= Valerie Saiving =

American theologian (1921–1992)

Valerie Saiving (1921–1992) was a feminist theologian. She was one of the early pioneers of feminist theological reflection named Thealogy, known for her groundbreaking 1960 essay The Human Situation: A Feminine View. In it, she challenged dominant Christian conceptions of sin as rooted in male experience, arguing that women often face different moral and existential concerns, such as self-negation and relational over-identification.

Saiving taught at Hobart and William Smith Colleges in Geneva, New York, from 1959 to 1987, where she helped establish both the Department of Religious Studies and the Women's Studies program.

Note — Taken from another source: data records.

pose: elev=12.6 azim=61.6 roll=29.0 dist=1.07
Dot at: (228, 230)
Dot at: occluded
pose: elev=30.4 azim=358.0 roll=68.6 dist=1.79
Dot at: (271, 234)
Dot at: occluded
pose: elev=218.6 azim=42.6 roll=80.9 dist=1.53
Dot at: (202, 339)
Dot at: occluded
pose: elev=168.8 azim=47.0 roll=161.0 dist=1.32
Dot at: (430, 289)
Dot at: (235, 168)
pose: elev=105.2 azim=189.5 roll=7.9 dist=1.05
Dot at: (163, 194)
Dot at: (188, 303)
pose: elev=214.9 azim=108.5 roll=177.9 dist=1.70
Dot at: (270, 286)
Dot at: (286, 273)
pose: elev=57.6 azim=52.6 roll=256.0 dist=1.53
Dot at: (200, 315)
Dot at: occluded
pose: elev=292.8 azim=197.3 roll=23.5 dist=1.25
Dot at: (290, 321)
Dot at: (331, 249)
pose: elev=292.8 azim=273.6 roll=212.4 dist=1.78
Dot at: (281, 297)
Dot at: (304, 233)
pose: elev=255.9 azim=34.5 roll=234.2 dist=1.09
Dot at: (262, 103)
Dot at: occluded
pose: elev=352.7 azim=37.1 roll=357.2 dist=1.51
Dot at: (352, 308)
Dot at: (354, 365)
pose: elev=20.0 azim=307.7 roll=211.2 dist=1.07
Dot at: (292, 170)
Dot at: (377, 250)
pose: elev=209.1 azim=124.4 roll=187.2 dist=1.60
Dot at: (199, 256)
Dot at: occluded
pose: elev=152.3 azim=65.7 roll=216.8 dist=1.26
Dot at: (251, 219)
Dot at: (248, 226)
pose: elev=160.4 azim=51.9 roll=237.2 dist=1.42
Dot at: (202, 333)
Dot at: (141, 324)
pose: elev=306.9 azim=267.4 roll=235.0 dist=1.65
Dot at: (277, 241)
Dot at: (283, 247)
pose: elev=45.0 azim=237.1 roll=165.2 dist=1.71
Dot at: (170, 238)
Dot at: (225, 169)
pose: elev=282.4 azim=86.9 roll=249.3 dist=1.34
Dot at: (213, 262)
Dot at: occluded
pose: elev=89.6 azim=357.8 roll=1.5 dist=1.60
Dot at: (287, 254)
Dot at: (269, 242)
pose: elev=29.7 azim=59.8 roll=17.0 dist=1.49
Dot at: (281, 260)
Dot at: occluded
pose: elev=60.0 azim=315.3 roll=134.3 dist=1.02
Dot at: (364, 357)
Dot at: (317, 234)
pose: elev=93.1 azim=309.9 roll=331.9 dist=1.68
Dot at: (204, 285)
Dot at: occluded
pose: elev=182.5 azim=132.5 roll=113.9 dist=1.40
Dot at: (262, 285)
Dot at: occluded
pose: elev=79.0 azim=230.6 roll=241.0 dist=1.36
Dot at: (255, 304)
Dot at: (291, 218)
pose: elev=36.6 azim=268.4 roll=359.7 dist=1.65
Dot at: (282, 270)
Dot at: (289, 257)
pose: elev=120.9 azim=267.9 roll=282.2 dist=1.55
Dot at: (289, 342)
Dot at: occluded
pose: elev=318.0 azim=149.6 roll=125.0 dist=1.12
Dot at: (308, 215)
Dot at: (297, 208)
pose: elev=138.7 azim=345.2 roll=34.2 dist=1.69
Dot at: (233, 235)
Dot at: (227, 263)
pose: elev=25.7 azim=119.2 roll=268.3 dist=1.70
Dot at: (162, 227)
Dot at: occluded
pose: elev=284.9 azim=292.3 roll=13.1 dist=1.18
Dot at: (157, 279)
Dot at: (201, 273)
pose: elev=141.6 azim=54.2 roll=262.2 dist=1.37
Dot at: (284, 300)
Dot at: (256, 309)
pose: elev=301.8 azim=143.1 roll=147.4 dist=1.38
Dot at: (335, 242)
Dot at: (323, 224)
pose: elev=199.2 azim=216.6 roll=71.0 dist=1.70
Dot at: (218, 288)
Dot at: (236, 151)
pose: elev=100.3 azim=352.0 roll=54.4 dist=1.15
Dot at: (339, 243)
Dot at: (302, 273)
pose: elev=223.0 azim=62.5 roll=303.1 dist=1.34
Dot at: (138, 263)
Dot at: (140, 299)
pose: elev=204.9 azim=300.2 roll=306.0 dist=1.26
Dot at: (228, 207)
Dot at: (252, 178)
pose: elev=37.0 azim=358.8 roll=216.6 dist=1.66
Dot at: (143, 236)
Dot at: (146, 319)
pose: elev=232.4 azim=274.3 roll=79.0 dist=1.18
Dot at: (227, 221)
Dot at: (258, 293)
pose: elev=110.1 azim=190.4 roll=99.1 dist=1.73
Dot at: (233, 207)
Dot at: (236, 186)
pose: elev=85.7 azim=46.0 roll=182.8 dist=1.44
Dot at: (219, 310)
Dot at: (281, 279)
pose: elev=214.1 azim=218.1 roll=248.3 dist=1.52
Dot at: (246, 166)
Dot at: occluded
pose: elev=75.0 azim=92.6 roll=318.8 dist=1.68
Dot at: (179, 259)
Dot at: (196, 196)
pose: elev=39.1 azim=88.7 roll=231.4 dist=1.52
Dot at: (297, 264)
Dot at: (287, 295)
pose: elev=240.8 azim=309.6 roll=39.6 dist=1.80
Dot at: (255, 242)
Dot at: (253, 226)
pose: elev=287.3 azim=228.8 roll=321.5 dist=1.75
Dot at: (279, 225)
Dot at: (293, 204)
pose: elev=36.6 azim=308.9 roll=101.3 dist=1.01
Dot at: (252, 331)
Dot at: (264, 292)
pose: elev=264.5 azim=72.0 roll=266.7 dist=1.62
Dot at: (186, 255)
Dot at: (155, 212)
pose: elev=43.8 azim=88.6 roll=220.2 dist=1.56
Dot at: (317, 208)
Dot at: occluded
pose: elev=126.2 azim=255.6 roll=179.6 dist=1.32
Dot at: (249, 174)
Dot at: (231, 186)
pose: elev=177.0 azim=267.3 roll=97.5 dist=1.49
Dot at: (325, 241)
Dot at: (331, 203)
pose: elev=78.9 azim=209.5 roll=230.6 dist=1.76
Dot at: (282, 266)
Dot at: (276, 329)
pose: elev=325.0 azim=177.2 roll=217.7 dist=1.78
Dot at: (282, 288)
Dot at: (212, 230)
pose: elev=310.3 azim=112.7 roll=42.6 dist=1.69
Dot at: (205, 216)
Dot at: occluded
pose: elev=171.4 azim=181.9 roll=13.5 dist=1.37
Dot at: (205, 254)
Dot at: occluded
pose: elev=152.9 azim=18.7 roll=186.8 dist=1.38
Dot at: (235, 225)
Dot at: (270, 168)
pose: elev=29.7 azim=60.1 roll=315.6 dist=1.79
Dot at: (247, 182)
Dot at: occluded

Her work is now recognized as a foundational contribution to the development of feminist theology.

==Biographical details==
Valerie Saiving Goldstein was born in 1921, and received her BA from Bates College, Maine, United States in 1943, studying both theology and psychology. Her University of Chicago Divinity School PhD thesis, The Concepts of Individuality in Whitehead’s Metaphysics, was published in 1966. She was co-founder of the Department of Religious Studies and of the Women's Studies programme at Hobart and William Smith Colleges, Geneva, New York State, where she taught from 1959 to 1987. She died in 1992.

In 1960, she published an 18-page article in The Journal of Religion, entitled The Human Situation: A Feminine View. She critiqued contemporary theology largely by means of psychological observations, noting that, whereas little girls learn that they will grow up — just by waiting — to be women, boys on the other hand learn that to be men they must "do something about it. Mere waiting is not enough; to be a man, a boy must prove himself and go on proving himself."

The article had substantial influence on subsequent feminist theologians. Mary Daly, for example, cited her in her work The Church and the Second Sex, while Judith Plaskow both published a dissertation on Saiving's essay (entitled Sex, Sin and Grace: Women's Experience and the Theologies of Reinhold Niebuhr and Paul Tillich) and reproduced the 1960 article in her 1979 anthology Womanspirit Rising: A Feminist Reader in Religion.

==The Human Situation: A Feminine View==
The crux of Saiving's argument in the article is that the focus on pride characteristic of traditional Christian interpretations of sin reflects male experience in a way that is inappropriate to the experience of most, if not all, women, who are much more likely to be prone to "triviality, distractibility, and diffuseness; lack of an organizing center or focus; dependence on others for one's self-definition; tolerance at the expense of standards of excellence ... in short, underdevelopment or negation of the Self."

Fundamentally, Saiving's essay proposes a radical re-definition of 'sin'; one that correctly addresses the female experience. Christianity's view of salvation as a result of selflessness is seen as potentially proscriptive of women who need, in Saiving's opinion, to be encouraged rather than discouraged from asserting themselves as individuals.

Overall, Saiving wished to, "...awaken theologians to the fact that the situation of women, however similar it may appear on the surface of our contemporary world to the situation of man and however much it may be echoed in the life of individual men, is, at bottom, quite different - that the specifically feminine dilemma is, in fact, precisely the opposite of the masculine" (1979, 39). Saiving's work, while much respected in feminist theology, continues to be largely ignored by mainstream theologians.